Our director’s husband had open heart surgery last month. I was in charge the whole month of December. However, she was coming back yesterday and wanted to pick out the music, as well as play the piano. Fine. I needed a break. However, she didn’t actually pick out the music until late Saturday night and she was going to be very late on Sunday. She e-mailed the list of songs to the choir, but I was the only one who was online at that point. I had hoped to get to church early and organize the music, but somehow when my alarm rang, I shut it off and went back to sleep, waking up an hour later. It was a miracle that I managed to shower, eat breakfast, dress and be in the car at 9:15.
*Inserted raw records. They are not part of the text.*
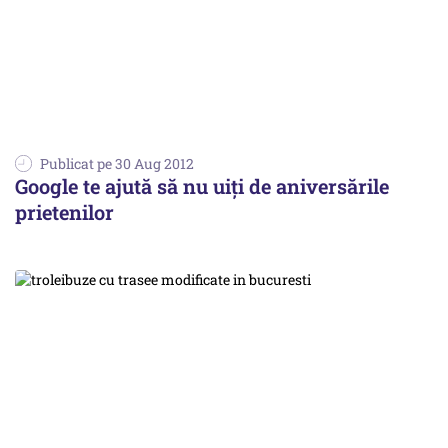
Publicat pe 30 Aug 2012
Google te ajută să nu uiți de aniversările
prietenilor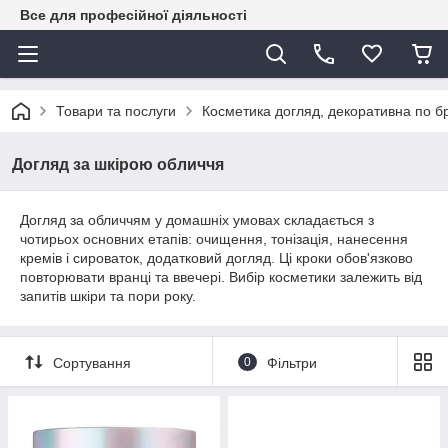
Все для професійної діяльності
Товари та послуги
Косметика догляд, декоративна по 
Догляд за шкірою обличчя
Догляд за обличчям у домашніх умовах складається з
чотирьох основних етапів: очищення, тонізація, нанесення
кремів і сироваток, додатковий догляд. Ці кроки обов'язково
повторювати вранці та ввечері. Вибір косметики залежить від
запитів шкіри та пори року.
Сортування
0
Фільтри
When I arrived, the choir was in a dither. Although she didn’t have the list of songs, another choir member had already started trying to do the music. There were papers everywhere, and nobody knew what was going on. I was singing the psalm and had not practiced it. Meanwhile there were microphones and music stands to set up. We were still figuring things out as we tumbled out of the chapel into the sanctuary. Father Brian stopped us early in verse two of “We Three Kings”. I thought he had paused to welcome our director back. But no, the number on the board was wrong. He asked us to start the song over from the top so the congregation could sing along. Lord, Lord.
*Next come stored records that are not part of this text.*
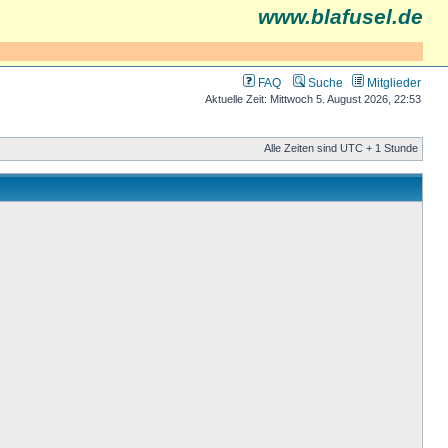
www.blafusel.de
FAQ
Suche
Mitglieder
Aktuelle Zeit: Mittwoch 5. August 2026, 22:53
Alle Zeiten sind UTC + 1 Stunde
When I went up to the lectern for my solo, I was still sucking a throat lozenge, trying to chase off the gunk in my throat. I had to either get rid of it or sing with this chunk of yellow stuff in my mouth. So there I stood on the altar, biting down, feeling as if the crunching sound was so loud the reader could surely hear it. In fact, it might be going out over the microphone across the whole church. Crunch. Crunch. Swallow. I had pieces of lozenge stuck to my teeth. Picture me clutching my choir book, gazing the over the lector’s shoulder at the sacred words, and trying like crazy to push the sticky lozenge remainders off my teeth with my tongue. There’s a period right after sucking a lozenge when your throat is still adapting to it not being there, and that’s when I took my place at the microphone, nodding at Mary Lee to play the introduction. I had no idea what would come out.
It could have been worse. We got through Mass and even received some applause. After Mass, for the first time since I woke up and saw what time it was, I could finally breathe. I thought my voice had sounded a little raspy, plus this was the psalm with all the place names, like Tarshish and Sheba, but a couple I met during coffee and donuts after Mass gushed over my beautiful voice. “What a gift,” the woman said.
Naturally I decided to ditch everything to become a world-famous singer. Again. But at this point in life, I’ll settle for famous in Newport. That and a maple bar washed down with Ruby Mist tea.
Rain? What rain? Ah, the artist’s ego.